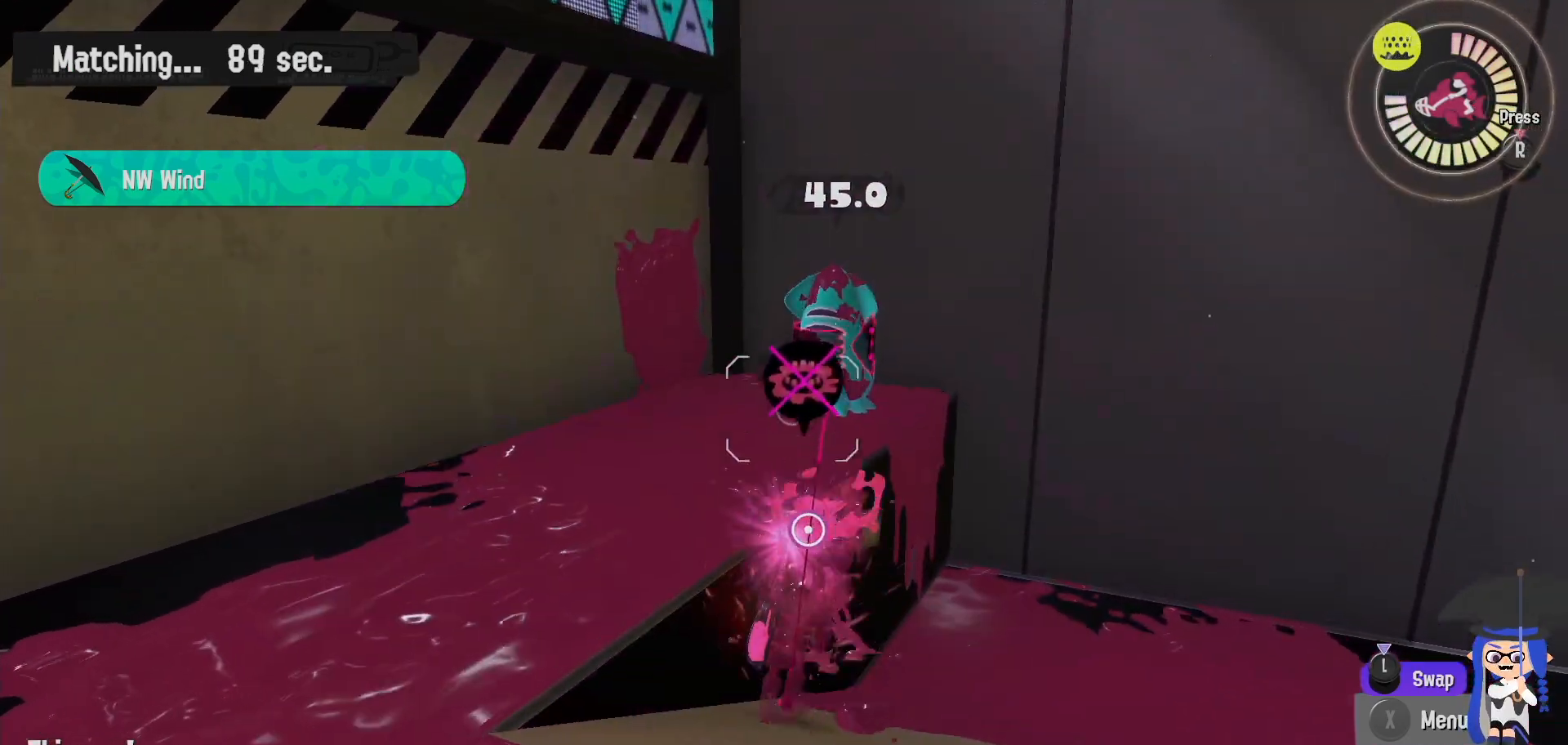
{"buttons": [], "left_stick": "up-left", "right_stick": "center", "events": [[267, "B", "up"], [450, "left_stick", "up-left"]]}
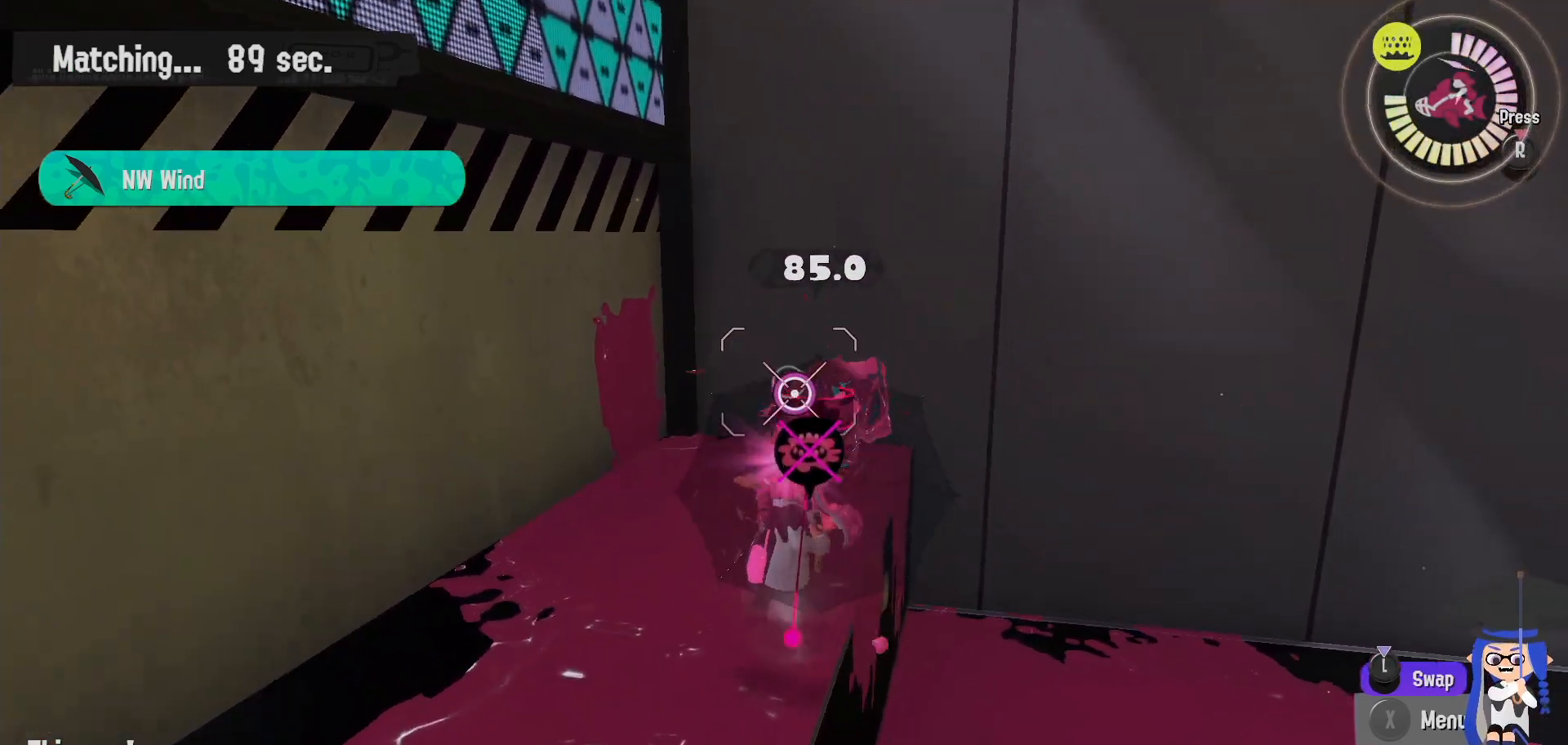
{"buttons": [], "left_stick": "down-right", "right_stick": "center", "events": [[67, "B", "down"], [233, "B", "up"], [300, "left_stick", "up-right"], [467, "left_stick", "down-right"]]}
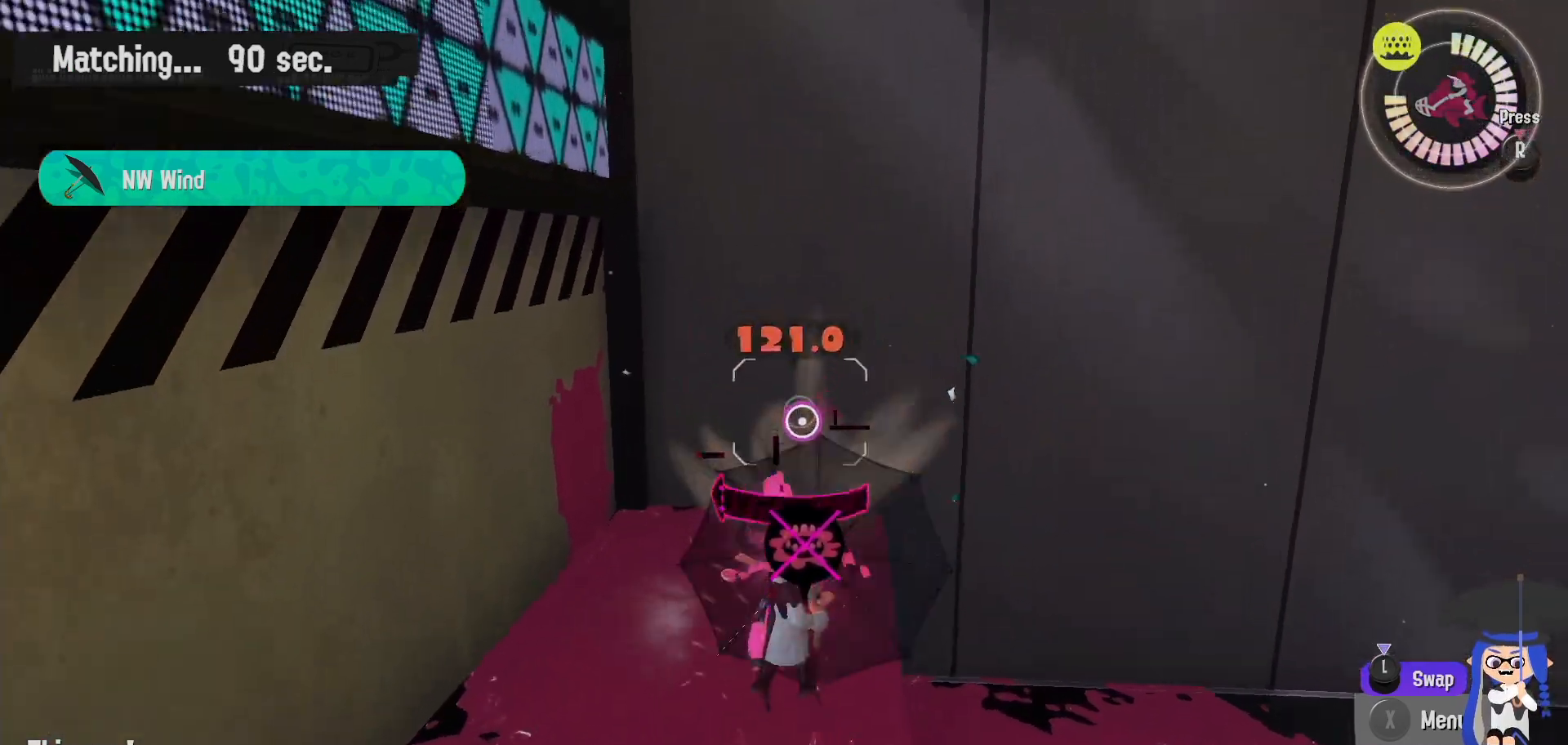
{"buttons": ["L2"], "left_stick": "right", "right_stick": "left", "events": [[67, "L2", "down"], [67, "right_stick", "left"], [133, "left_stick", "up-right"], [217, "left_stick", "up"], [217, "right_stick", "center"], [317, "left_stick", "up-right"], [350, "right_stick", "left"], [433, "left_stick", "right"]]}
..............................
_PROBLEM DESCRIPTION_. Provide the listing above once more, exactly, with the pictures removed.

_FINAL ANSWER_.
{"buttons": [], "left_stick": "up-left", "right_stick": "center", "events": [[267, "B", "up"], [450, "left_stick", "up-left"]]}
{"buttons": [], "left_stick": "down-right", "right_stick": "center", "events": [[67, "B", "down"], [233, "B", "up"], [300, "left_stick", "up-right"], [467, "left_stick", "down-right"]]}
{"buttons": ["L2"], "left_stick": "right", "right_stick": "left", "events": [[67, "L2", "down"], [67, "right_stick", "left"], [133, "left_stick", "up-right"], [217, "left_stick", "up"], [217, "right_stick", "center"], [317, "left_stick", "up-right"], [350, "right_stick", "left"], [433, "left_stick", "right"]]}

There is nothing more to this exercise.